Instructions for the task
The entries below should be transcribed in their entirety, exactly as written.

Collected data
╭──
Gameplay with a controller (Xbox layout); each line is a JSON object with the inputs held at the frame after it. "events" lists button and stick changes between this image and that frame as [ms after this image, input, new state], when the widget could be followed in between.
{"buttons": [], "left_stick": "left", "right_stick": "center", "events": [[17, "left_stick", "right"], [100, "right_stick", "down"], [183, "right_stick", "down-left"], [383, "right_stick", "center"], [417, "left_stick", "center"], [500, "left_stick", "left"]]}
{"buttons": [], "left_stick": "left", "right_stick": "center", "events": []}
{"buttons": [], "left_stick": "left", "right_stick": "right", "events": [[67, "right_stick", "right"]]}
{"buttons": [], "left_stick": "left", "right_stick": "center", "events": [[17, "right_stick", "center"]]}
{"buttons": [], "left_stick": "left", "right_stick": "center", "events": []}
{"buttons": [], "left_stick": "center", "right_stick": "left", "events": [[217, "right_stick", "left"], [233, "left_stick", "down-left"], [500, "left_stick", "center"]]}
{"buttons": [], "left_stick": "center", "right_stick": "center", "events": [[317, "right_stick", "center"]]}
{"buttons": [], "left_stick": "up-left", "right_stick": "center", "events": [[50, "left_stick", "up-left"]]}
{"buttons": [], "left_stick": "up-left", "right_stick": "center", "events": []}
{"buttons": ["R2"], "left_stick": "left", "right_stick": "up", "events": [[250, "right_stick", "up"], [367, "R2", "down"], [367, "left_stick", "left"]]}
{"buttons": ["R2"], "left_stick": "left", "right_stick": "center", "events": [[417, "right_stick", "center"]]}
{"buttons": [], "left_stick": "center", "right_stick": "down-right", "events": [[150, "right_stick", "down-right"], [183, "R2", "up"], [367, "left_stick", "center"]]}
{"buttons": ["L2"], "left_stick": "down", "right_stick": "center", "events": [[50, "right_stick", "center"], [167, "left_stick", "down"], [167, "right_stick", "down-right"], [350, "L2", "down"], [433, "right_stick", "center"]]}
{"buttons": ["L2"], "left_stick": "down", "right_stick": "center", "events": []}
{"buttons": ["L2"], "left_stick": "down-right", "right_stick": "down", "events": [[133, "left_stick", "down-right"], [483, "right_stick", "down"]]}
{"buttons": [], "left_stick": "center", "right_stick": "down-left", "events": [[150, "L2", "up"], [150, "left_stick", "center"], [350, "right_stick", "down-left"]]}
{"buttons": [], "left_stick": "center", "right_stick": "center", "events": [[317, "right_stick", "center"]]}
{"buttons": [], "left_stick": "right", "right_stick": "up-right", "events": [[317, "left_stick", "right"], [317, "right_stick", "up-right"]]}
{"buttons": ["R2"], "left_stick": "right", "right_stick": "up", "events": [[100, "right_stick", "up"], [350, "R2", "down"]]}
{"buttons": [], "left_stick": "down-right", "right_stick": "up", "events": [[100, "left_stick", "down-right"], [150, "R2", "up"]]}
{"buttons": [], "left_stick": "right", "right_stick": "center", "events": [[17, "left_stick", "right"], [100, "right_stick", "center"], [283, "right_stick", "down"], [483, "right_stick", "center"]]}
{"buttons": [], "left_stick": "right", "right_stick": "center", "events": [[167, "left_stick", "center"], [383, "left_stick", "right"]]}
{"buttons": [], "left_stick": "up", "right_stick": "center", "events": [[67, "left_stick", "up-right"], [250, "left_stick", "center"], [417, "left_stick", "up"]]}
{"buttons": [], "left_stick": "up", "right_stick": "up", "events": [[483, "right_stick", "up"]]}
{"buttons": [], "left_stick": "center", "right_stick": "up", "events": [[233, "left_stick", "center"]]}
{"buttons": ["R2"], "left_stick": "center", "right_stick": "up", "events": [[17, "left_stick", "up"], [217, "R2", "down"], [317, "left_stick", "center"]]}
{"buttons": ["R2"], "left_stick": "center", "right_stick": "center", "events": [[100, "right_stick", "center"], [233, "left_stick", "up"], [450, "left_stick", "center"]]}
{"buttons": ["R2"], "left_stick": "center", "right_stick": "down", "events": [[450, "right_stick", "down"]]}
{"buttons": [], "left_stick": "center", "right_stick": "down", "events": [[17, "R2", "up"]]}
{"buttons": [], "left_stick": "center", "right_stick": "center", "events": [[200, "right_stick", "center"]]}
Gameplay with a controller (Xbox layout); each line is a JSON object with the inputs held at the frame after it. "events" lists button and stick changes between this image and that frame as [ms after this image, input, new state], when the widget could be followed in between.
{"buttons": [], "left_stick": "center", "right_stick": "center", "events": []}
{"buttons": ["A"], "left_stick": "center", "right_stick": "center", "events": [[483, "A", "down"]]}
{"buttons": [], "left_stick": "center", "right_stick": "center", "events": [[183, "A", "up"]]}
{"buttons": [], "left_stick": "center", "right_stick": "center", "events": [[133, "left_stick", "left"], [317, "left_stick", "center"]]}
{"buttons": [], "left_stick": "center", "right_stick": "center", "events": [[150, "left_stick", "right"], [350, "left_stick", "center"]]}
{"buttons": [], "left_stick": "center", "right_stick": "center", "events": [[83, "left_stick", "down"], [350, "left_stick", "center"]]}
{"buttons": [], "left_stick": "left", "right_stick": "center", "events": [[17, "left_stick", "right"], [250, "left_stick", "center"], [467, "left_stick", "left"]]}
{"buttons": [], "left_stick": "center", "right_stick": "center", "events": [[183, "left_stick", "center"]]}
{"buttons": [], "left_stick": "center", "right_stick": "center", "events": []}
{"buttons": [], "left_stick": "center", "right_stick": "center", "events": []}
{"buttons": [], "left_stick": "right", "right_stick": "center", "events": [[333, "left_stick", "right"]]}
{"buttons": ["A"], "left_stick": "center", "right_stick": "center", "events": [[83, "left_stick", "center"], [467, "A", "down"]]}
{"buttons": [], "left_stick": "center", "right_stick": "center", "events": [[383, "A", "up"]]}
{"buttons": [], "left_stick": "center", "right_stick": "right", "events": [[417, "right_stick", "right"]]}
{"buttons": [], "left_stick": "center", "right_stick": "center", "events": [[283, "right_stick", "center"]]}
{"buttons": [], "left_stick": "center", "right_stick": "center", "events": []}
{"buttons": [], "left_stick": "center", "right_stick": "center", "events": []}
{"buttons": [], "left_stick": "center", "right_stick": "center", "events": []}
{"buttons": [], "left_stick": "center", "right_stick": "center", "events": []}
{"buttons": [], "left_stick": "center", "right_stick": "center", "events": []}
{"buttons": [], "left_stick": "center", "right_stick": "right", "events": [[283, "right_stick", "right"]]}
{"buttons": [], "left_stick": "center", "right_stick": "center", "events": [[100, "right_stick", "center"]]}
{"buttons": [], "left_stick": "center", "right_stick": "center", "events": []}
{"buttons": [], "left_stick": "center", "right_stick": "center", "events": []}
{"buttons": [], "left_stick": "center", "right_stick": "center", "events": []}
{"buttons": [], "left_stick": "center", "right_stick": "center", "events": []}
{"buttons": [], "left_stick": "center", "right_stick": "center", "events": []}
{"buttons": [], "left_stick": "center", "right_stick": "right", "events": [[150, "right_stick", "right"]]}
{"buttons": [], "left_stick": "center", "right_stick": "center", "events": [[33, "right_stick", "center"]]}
╰──
Exercise result
Gameplay with a controller (Xbox layout); each line is a JSON object with the inputs held at the frame after it. "events" lists button and stick changes between this image and that frame as [ms after this image, input, new state], when the widget could be followed in between.
{"buttons": [], "left_stick": "left", "right_stick": "center", "events": [[17, "left_stick", "right"], [100, "right_stick", "down"], [183, "right_stick", "down-left"], [383, "right_stick", "center"], [417, "left_stick", "center"], [500, "left_stick", "left"]]}
{"buttons": [], "left_stick": "left", "right_stick": "center", "events": []}
{"buttons": [], "left_stick": "left", "right_stick": "right", "events": [[67, "right_stick", "right"]]}
{"buttons": [], "left_stick": "left", "right_stick": "center", "events": [[17, "right_stick", "center"]]}
{"buttons": [], "left_stick": "left", "right_stick": "center", "events": []}
{"buttons": [], "left_stick": "center", "right_stick": "left", "events": [[217, "right_stick", "left"], [233, "left_stick", "down-left"], [500, "left_stick", "center"]]}
{"buttons": [], "left_stick": "center", "right_stick": "center", "events": [[317, "right_stick", "center"]]}
{"buttons": [], "left_stick": "up-left", "right_stick": "center", "events": [[50, "left_stick", "up-left"]]}
{"buttons": [], "left_stick": "up-left", "right_stick": "center", "events": []}
{"buttons": ["R2"], "left_stick": "left", "right_stick": "up", "events": [[250, "right_stick", "up"], [367, "R2", "down"], [367, "left_stick", "left"]]}
{"buttons": ["R2"], "left_stick": "left", "right_stick": "center", "events": [[417, "right_stick", "center"]]}
{"buttons": [], "left_stick": "center", "right_stick": "down-right", "events": [[150, "right_stick", "down-right"], [183, "R2", "up"], [367, "left_stick", "center"]]}
{"buttons": ["L2"], "left_stick": "down", "right_stick": "center", "events": [[50, "right_stick", "center"], [167, "left_stick", "down"], [167, "right_stick", "down-right"], [350, "L2", "down"], [433, "right_stick", "center"]]}
{"buttons": ["L2"], "left_stick": "down", "right_stick": "center", "events": []}
{"buttons": ["L2"], "left_stick": "down-right", "right_stick": "down", "events": [[133, "left_stick", "down-right"], [483, "right_stick", "down"]]}
{"buttons": [], "left_stick": "center", "right_stick": "down-left", "events": [[150, "L2", "up"], [150, "left_stick", "center"], [350, "right_stick", "down-left"]]}
{"buttons": [], "left_stick": "center", "right_stick": "center", "events": [[317, "right_stick", "center"]]}
{"buttons": [], "left_stick": "right", "right_stick": "up-right", "events": [[317, "left_stick", "right"], [317, "right_stick", "up-right"]]}
{"buttons": ["R2"], "left_stick": "right", "right_stick": "up", "events": [[100, "right_stick", "up"], [350, "R2", "down"]]}
{"buttons": [], "left_stick": "down-right", "right_stick": "up", "events": [[100, "left_stick", "down-right"], [150, "R2", "up"]]}
{"buttons": [], "left_stick": "right", "right_stick": "center", "events": [[17, "left_stick", "right"], [100, "right_stick", "center"], [283, "right_stick", "down"], [483, "right_stick", "center"]]}
{"buttons": [], "left_stick": "right", "right_stick": "center", "events": [[167, "left_stick", "center"], [383, "left_stick", "right"]]}
{"buttons": [], "left_stick": "up", "right_stick": "center", "events": [[67, "left_stick", "up-right"], [250, "left_stick", "center"], [417, "left_stick", "up"]]}
{"buttons": [], "left_stick": "up", "right_stick": "up", "events": [[483, "right_stick", "up"]]}
{"buttons": [], "left_stick": "center", "right_stick": "up", "events": [[233, "left_stick", "center"]]}
{"buttons": ["R2"], "left_stick": "center", "right_stick": "up", "events": [[17, "left_stick", "up"], [217, "R2", "down"], [317, "left_stick", "center"]]}
{"buttons": ["R2"], "left_stick": "center", "right_stick": "center", "events": [[100, "right_stick", "center"], [233, "left_stick", "up"], [450, "left_stick", "center"]]}
{"buttons": ["R2"], "left_stick": "center", "right_stick": "down", "events": [[450, "right_stick", "down"]]}
{"buttons": [], "left_stick": "center", "right_stick": "down", "events": [[17, "R2", "up"]]}
{"buttons": [], "left_stick": "center", "right_stick": "center", "events": [[200, "right_stick", "center"]]}
Gameplay with a controller (Xbox layout); each line is a JSON object with the inputs held at the frame after it. "events" lists button and stick changes between this image and that frame as [ms after this image, input, new state], when the widget could be followed in between.
{"buttons": [], "left_stick": "center", "right_stick": "center", "events": []}
{"buttons": ["A"], "left_stick": "center", "right_stick": "center", "events": [[483, "A", "down"]]}
{"buttons": [], "left_stick": "center", "right_stick": "center", "events": [[183, "A", "up"]]}
{"buttons": [], "left_stick": "center", "right_stick": "center", "events": [[133, "left_stick", "left"], [317, "left_stick", "center"]]}
{"buttons": [], "left_stick": "center", "right_stick": "center", "events": [[150, "left_stick", "right"], [350, "left_stick", "center"]]}
{"buttons": [], "left_stick": "center", "right_stick": "center", "events": [[83, "left_stick", "down"], [350, "left_stick", "center"]]}
{"buttons": [], "left_stick": "left", "right_stick": "center", "events": [[17, "left_stick", "right"], [250, "left_stick", "center"], [467, "left_stick", "left"]]}
{"buttons": [], "left_stick": "center", "right_stick": "center", "events": [[183, "left_stick", "center"]]}
{"buttons": [], "left_stick": "center", "right_stick": "center", "events": []}
{"buttons": [], "left_stick": "center", "right_stick": "center", "events": []}
{"buttons": [], "left_stick": "right", "right_stick": "center", "events": [[333, "left_stick", "right"]]}
{"buttons": ["A"], "left_stick": "center", "right_stick": "center", "events": [[83, "left_stick", "center"], [467, "A", "down"]]}
{"buttons": [], "left_stick": "center", "right_stick": "center", "events": [[383, "A", "up"]]}
{"buttons": [], "left_stick": "center", "right_stick": "right", "events": [[417, "right_stick", "right"]]}
{"buttons": [], "left_stick": "center", "right_stick": "center", "events": [[283, "right_stick", "center"]]}
{"buttons": [], "left_stick": "center", "right_stick": "center", "events": []}
{"buttons": [], "left_stick": "center", "right_stick": "center", "events": []}
{"buttons": [], "left_stick": "center", "right_stick": "center", "events": []}
{"buttons": [], "left_stick": "center", "right_stick": "center", "events": []}
{"buttons": [], "left_stick": "center", "right_stick": "center", "events": []}
{"buttons": [], "left_stick": "center", "right_stick": "right", "events": [[283, "right_stick", "right"]]}
{"buttons": [], "left_stick": "center", "right_stick": "center", "events": [[100, "right_stick", "center"]]}
{"buttons": [], "left_stick": "center", "right_stick": "center", "events": []}
{"buttons": [], "left_stick": "center", "right_stick": "center", "events": []}
{"buttons": [], "left_stick": "center", "right_stick": "center", "events": []}
{"buttons": [], "left_stick": "center", "right_stick": "center", "events": []}
{"buttons": [], "left_stick": "center", "right_stick": "center", "events": []}
{"buttons": [], "left_stick": "center", "right_stick": "right", "events": [[150, "right_stick", "right"]]}
{"buttons": [], "left_stick": "center", "right_stick": "center", "events": [[33, "right_stick", "center"]]}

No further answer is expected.